In a reference to major global rivals, Schneider put down what he saw as a misplaced focus on slicing costs, which delivers profit gains but often at the expense of organic growth. He might have been referring to companies like Coca-Cola, which raised operating margin by a full percentage point last year and expanded its value share of the beverage industry, but volume growth was a meager 1%.
"The long-term limitation," to an approach like that, Schneider said, "is that you can cut costs only once, and hence there's no long-term growth perspective." That's why Nestle aims to keep investing aggressively in improving its product portfolio, even if it means lower profits in the short term.
3. Nutrition, health and wellness
What specifically does Nutrition, Health and Wellness mean? It certainly does not mean, as some people speculated upon my appointment, that we're going to be turning into a pharma or a biotech company.
Executives believe there is significant value to be gained from making the food and beverage portfolio healthier through tweaks like lowering sugar and salt content and bolstering nutritional value. Consumers shifting toward healthy eating is a major factor behind sinking frozen meal sales, for example, which hurt its Stouffer's and Lean Cuisine franchises.
Management is encouraged by gains they've seen in the segment lately, claiming that Nestle's repositioned frozen food brands have pulled the entire category back to modest growth in the U.S.
4. Nestle's not buying its way out of this funk
I just want to dissuade any concerns here that we would resort now to big ticket deal making.
Despite a massive war chest at their disposal, the management team isn't shopping for a game-changing merger or acquisition to reinvigorate growth.
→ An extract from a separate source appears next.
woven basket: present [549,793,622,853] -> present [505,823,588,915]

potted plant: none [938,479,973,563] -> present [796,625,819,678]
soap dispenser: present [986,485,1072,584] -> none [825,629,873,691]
Valuations for big companies are "frothy," Schneider said, and so investors shouldn't expect a buyout to turn the company's fortunes.
Instead, Nestle aims to complement portfolio improvements and efficiency gains with a few small and medium-sized acquisitions that shore up its offerings in places.
Ultimately, the company sees fiscal 2017 as another building year, with organic sales hitting 3% at the midpoint of guidance. If everything goes to plan, though, the company expects return to its roughly 5% long-term growth target pace by 2020.